[begin Quoted text]

Tuesday, January 14, 2014

Tests Show Texas Well Water Polluted by Fracking, Despite EPA Assurances

Steve Lipsky demonstrates how his well water ignites when he puts a flame to the flowing well spigot outside his family's home in rural Parker County near Weatherford, Texas, in this file photo (Credit: LM Otero/AP Photo) Click to enlarge.
Less than a month after the EPA's inspector general’s report was published, Bloomberg has a disturbing new update:
"When the U.S. Environmental Protection Agency declared that a group of Texas homes near a gas-drilling operation didn’t have dangerous levels of methane in their water, it relied on tests conducted by the driller itself.

Now, independent tests from Duke University researchers have found combustible levels of methane in some of the wells, and homeowners want the EPA to re-open the case.

The previously undisclosed Duke testing illustrates the complaints of critics who say the agency is reluctant to sanction a booming industry that has pushed down energy prices for consumers, created thousands of jobs, and buoyed the economy."

[end Quoted text]
[begin Record set]

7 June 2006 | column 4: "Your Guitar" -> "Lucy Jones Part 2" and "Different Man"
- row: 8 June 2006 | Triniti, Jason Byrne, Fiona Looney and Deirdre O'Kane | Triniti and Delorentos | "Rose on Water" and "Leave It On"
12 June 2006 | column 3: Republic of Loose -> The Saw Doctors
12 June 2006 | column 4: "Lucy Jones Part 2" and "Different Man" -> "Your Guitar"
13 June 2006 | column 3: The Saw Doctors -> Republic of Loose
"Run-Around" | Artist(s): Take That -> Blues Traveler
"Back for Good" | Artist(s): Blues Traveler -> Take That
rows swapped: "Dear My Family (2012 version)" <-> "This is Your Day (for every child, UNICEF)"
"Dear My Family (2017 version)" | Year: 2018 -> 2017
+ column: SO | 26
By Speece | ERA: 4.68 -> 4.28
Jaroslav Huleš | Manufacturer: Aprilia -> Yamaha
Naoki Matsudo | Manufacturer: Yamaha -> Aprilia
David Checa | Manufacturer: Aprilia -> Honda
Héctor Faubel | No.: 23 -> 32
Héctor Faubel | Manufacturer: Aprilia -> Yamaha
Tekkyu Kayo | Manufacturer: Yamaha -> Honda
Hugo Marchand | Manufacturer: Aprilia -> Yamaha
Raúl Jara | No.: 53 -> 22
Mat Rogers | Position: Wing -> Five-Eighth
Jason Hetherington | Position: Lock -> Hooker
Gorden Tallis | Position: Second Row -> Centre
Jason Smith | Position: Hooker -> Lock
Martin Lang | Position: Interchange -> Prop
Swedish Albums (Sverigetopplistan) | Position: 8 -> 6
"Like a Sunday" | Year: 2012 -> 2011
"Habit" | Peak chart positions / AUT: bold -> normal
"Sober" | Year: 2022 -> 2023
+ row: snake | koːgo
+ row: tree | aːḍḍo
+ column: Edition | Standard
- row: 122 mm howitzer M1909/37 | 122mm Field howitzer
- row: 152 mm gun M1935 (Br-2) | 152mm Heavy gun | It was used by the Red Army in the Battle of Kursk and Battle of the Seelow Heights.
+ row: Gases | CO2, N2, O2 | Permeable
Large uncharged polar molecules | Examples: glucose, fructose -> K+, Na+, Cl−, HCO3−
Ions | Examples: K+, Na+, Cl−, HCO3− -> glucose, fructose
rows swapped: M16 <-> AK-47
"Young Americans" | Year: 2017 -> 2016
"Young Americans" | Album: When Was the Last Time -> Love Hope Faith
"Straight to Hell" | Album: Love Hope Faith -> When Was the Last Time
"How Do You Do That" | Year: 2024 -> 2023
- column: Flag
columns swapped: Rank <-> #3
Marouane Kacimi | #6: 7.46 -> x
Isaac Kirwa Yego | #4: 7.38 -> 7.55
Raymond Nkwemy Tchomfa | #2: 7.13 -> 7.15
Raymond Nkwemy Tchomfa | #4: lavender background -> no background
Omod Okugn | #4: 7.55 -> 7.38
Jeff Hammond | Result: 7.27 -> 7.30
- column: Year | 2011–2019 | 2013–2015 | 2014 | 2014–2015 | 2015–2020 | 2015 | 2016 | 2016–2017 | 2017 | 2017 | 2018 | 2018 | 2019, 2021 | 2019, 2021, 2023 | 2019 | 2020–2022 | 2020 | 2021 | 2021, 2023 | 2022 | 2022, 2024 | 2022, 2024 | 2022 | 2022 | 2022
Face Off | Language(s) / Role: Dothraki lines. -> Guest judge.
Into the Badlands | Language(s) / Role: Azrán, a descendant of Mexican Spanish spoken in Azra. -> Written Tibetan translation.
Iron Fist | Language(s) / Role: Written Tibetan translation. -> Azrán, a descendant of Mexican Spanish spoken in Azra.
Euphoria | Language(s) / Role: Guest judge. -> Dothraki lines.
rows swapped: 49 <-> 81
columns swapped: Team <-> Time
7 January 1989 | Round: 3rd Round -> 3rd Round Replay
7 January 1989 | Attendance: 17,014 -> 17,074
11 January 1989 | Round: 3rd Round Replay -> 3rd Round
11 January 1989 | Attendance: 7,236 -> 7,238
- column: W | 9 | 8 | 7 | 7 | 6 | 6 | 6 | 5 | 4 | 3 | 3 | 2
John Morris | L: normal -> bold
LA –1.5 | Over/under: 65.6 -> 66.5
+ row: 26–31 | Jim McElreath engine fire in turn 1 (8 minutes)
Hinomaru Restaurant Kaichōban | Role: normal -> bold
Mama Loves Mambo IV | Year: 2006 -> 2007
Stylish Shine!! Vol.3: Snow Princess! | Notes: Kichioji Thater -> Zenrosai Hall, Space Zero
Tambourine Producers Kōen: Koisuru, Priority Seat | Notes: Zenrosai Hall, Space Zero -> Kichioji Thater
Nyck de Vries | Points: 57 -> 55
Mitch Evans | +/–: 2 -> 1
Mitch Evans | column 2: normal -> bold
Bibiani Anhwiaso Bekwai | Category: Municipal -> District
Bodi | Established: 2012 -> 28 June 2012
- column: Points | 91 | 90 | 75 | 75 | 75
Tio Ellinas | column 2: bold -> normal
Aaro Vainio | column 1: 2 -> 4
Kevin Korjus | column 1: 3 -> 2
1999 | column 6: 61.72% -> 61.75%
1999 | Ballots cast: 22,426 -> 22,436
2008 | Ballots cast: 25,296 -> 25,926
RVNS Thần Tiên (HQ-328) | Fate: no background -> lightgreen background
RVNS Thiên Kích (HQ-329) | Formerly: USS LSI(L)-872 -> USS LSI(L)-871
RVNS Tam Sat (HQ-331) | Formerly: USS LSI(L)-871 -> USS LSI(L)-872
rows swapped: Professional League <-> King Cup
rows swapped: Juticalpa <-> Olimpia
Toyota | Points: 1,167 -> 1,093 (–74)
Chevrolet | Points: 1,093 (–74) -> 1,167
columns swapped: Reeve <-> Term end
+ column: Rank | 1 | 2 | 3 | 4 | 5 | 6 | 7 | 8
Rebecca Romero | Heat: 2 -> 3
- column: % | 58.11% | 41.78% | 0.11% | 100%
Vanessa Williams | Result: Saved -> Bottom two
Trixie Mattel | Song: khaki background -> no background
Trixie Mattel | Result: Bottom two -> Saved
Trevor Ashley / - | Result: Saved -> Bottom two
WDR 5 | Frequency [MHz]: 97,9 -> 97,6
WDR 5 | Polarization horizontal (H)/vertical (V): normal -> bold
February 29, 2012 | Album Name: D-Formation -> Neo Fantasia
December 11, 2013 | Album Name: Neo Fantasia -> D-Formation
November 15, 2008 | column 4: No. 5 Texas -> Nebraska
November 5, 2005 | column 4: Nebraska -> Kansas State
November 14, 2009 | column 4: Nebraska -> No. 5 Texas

[end Record set]

◆ Set of tasks
1. Quote the post on Texas well water word for word, everything from "Tuesday, January 14, 2014" down to "re-open the case.".
2. Pick up the post on Texas well water and fracking where it stops and keep writing it.
You won't need the records for any of this.

◆ Answers provided
1.
Tuesday, January 14, 2014

Tests Show Texas Well Water Polluted by Fracking, Despite EPA Assurances

Steve Lipsky demonstrates how his well water ignites when he puts a flame to the flowing well spigot outside his family's home in rural Parker County near Weatherford, Texas, in this file photo (Credit: LM Otero/AP Photo) Click to enlarge.
Less than a month after the EPA's inspector general’s report was published, Bloomberg has a disturbing new update:
"When the U.S. Environmental Protection Agency declared that a group of Texas homes near a gas-drilling operation didn’t have dangerous levels of methane in their water, it relied on tests conducted by the driller itself.

Now, independent tests from Duke University researchers have found combustible levels of methane in some of the wells, and homeowners want the EPA to re-open the case.

2.
The U.S. Geological Survey says water containing more than 10 milligrams per liter of methane is unsafe.  Again from Bloomberg:
"Range’s consultants found 4.2 milligrams per liter of methane in [one resident's] water in a test taken in mid 2012, and 20 milligrams in November 2012. Duke’s tests a month later found a value of 54.7."
The newly disclosed findings have the Natural Resources Defense Council calling, again, on the EPA to properly investigate the contamination of water supplies and protect water from frackers.  From a blog post by the NRDC’s Amy Mall:
"EPA should reopen its investigation and follow up on all of the IG’s recommendations with haste.  Unfortunately, this case in Texas is part of a larger, troubling trend we’re seeing at EPA; the agency also dropped high-profile fracking investigations in Pavillion, Wyoming and Dimock, Pennsylvania.  EPA needs to re-open these cases also."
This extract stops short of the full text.